* **Activity list**:
a. In the page below about being mistaken for Paul Newman, what did the writer receive after inviting Newman to accept a humanitarian award?
b. List every kind of thing that, according to the page below about being mistaken for Paul Newman, people ask the writer to help them send to Newman.
*** Document section Section Begins ***
So you think I'm Newman?

Well guess again. For some reason, I constantly get email thinking that I am either

a) actually Newman or b) know how to get in touch with him.

So, to save you all the trouble I'll answer these 2 questions here....

a) I am not, nor will I ever be, NEWMAN. Sorry, I'm 25, and female about as far from being Newman as possible. Let's reiterate: My name is Casey Davis, and I am not Paul Newman. Now that I have apologized profusely for not being Newman, let's move on.

b) As far as being able to track down Newman, that is another story. I get requests from people who want to send him screenplays, gifts or thank you letters for signed photos that their mother received 20 years ago. People wonder how they can meet with him or how to get in touch with them, thinking that by only meeting him, their lives will some how change. I have worked in the entertainment industry, so that interaction with "celebrity" does not phase me anymore (though a meeting with Newman would surely leave me speechless) but I am often (bothered? annoyed? ashamed?) by people who are star struck. How does your life change by getting an autograph or a photograph or even a four course meal out of the celebrity? My feelings toward one's pursuit of celebrities is mixed. While I believe that celebrities should be afforded privacy like everyone else, I also believe that they do owe a small debt to the fans, the ones that have paid their salaries through buying movie tickets, record albums or indirectly through advertising dollars. As far as Newman is concerned though, I'm slightly more protective. I feel that when a person reaches a certain age, we should respect their wishes. So I am going to share with you my attempted meeting with Newman, which occured when I was working with an organization and we wanted to present him with an award for his humanitarian efforts. What I received was a form letter, of sorts, with a short accompanying note, typed by his assistant, but signed by him. While I was mad at first that he didn't accept our invitation, eventually I think these items only increased my respect for him and heightened my awareness for celebrity privacy.
*** Document section Section Ends ***
*** Provided material Section Begins ***
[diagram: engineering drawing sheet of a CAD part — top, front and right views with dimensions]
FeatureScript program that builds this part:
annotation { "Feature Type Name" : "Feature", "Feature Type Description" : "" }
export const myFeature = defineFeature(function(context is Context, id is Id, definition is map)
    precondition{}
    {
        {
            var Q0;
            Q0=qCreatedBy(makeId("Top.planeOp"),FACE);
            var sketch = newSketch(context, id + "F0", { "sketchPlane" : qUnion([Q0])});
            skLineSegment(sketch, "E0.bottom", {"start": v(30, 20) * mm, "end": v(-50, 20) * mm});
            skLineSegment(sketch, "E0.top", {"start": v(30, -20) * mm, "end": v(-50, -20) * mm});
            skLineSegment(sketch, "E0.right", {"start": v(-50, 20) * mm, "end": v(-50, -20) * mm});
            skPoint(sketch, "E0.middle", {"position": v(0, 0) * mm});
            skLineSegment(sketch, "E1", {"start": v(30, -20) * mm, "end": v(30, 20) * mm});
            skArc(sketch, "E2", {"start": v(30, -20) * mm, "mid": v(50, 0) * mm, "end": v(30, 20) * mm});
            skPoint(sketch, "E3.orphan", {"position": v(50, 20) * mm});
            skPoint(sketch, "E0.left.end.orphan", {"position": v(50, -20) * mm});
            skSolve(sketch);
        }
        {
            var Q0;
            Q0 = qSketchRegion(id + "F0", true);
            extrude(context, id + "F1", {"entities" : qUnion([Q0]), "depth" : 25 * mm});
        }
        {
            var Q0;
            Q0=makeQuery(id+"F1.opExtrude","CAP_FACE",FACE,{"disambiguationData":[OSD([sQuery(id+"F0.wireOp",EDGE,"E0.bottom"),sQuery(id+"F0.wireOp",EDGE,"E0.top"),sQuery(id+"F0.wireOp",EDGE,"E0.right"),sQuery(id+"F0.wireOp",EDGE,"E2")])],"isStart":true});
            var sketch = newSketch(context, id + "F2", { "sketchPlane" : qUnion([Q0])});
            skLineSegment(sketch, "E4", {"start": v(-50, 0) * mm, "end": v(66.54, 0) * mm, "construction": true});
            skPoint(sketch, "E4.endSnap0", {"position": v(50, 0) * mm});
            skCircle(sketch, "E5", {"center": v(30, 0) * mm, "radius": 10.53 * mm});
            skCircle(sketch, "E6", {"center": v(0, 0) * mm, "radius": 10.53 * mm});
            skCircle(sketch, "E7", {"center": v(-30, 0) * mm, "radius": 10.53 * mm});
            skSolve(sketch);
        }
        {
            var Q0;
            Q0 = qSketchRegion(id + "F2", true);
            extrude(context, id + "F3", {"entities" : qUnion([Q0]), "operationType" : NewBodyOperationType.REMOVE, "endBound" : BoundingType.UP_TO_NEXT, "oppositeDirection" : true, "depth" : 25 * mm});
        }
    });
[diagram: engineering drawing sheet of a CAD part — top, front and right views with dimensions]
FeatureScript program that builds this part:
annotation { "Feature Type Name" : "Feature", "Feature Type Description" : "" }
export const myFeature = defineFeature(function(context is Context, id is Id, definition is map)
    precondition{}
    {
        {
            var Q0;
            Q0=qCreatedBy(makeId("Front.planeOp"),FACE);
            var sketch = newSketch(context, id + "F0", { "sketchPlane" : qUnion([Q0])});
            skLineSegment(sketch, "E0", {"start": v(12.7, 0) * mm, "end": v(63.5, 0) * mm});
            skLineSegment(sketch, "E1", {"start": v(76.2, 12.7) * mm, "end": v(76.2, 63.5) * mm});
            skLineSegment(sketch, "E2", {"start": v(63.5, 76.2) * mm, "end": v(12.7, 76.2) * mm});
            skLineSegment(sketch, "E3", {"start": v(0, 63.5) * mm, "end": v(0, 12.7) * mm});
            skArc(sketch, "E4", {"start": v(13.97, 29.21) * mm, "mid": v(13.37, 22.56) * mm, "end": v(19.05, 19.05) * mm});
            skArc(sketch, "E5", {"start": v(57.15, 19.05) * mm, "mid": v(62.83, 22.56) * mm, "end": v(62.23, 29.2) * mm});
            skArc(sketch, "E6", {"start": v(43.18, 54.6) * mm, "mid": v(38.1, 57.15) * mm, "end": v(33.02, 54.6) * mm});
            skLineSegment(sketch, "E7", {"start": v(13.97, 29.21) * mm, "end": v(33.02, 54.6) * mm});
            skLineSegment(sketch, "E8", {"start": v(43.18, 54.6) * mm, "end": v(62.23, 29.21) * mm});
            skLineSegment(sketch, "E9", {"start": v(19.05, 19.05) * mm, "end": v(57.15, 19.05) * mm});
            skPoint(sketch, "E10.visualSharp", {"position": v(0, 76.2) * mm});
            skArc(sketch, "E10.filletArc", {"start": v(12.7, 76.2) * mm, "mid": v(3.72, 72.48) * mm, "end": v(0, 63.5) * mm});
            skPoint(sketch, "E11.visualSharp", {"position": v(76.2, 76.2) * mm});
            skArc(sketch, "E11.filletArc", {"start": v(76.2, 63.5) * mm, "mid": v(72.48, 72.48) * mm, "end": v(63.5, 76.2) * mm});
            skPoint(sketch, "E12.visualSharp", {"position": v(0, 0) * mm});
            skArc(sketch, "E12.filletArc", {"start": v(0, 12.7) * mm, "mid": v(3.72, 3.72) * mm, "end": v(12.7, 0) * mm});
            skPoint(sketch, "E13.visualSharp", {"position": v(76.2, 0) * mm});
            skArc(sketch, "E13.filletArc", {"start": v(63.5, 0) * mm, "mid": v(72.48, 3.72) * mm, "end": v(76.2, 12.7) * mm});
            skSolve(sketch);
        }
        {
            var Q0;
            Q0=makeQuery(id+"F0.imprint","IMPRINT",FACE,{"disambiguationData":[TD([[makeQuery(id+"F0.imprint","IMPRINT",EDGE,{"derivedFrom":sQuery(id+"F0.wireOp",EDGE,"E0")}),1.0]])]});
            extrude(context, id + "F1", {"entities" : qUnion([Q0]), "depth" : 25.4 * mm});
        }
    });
*** Provided material Section Ends ***
* **Answers**:
a. A form letter of sorts with a short accompanying note, typed by his assistant but signed by Newman.

b. Screenplays, gifts, and thank-you letters for signed photos their mothers received 20 years ago.